View Full Version : Manually set title for spidered page


bvr
11-17-2005, 08:20 PM
I've got a list of about 120 external article links that I need to spider, but they all have the same title for each page. So obviously when a search is then performed, you can't really tell which article titles are listed in the results. So what I'd like to do is have a title override on the admin panel page which would just be a <input type="text" name="overridetitle">. It'd only be used to replace the parse robot found title if it's not blank.

Any ideas on how I'd go about doing this?


Thank you in advance,

Alex

Charter
11-18-2005, 02:41 AM
Hmm, a textbox such as that would be applied to all pages, unless you index page by page, though maybe I'm misunderstanding. A better solution might be to set the title based on another HTML tag such as in this (http://www.phpdig.net/forum/showthread.php?t=1883) thread.

bvr
11-18-2005, 04:17 PM
Sorry I guess I wasn't clear in my explanation of the problem.

- I have 110 external links to pages that house scientific articles that I need to spider
- Each page has the same title tag value as the next one (<title>same for each article</title>)

Problem: After spidering all 110 pages and performing a search against them, I get lots of responses but they all have the same title. The desired result is for each return from search.php to have the title of the article as the heading

I had a look at the posting you'd mentioned. Most of titles in the articles are surrounded by <h2>, unfortunately this is not the case 100% of the time (more like 80%). So that won't work.
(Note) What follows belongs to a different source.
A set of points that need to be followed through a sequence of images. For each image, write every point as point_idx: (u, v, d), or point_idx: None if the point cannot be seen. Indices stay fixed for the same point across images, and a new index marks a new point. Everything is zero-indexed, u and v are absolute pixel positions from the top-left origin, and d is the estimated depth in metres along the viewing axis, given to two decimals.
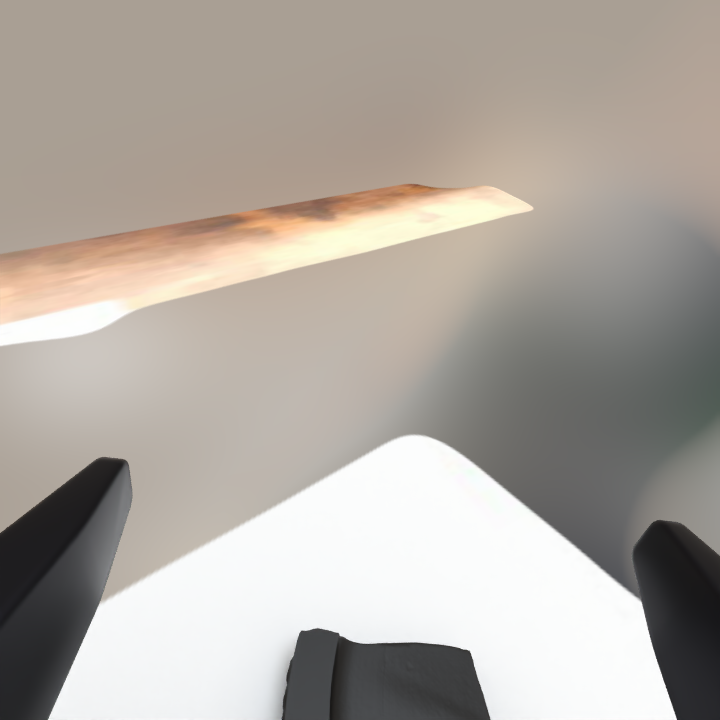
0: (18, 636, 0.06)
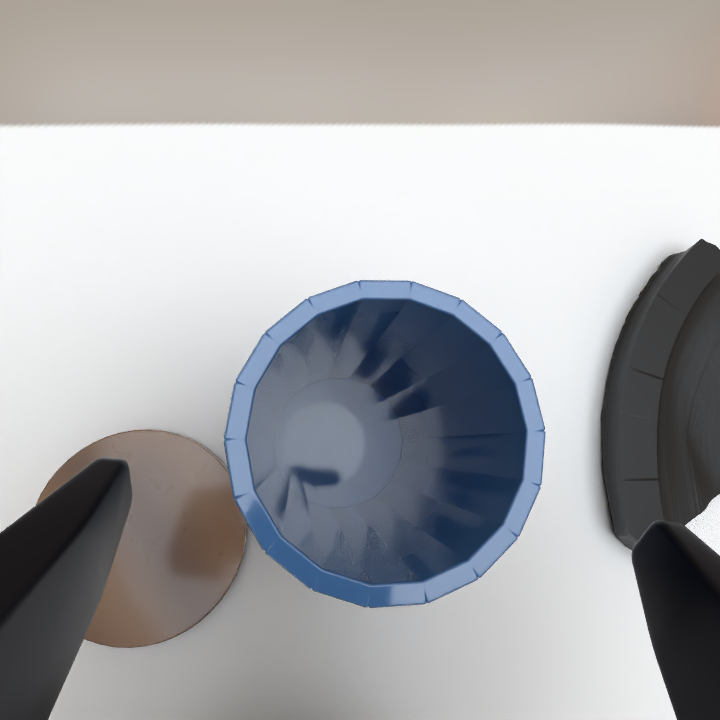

Proposed Solution: What I'm thinking is that I keep the default <title> capture but have an optional override text field in the 'phpdig admin' page. So essentially, on this page I'd add a text field: <input type='text' name='manual_title'>

If this field is populated, only one URI (the first in the list) would be spidered and instead of parsing the <title> tag for that URI the title within $_POST['manual_title'] would be used.

I've been trying to get this to work, but what ends up happening is the custom title is repeated a bunch of times on search result listing. I guess it's being captured multiple times within a loop in robot_functions.php. All I really need is some code in robot_functions.php that will look for $_POST['manual_title'] and if it's populated, use its value instead of parsing.

I appreciate the help!


Alex

bvr
11-22-2005, 12:45 PM
I've implemented this functionality. If anyones interested, let me know and I'll post it here.

Alex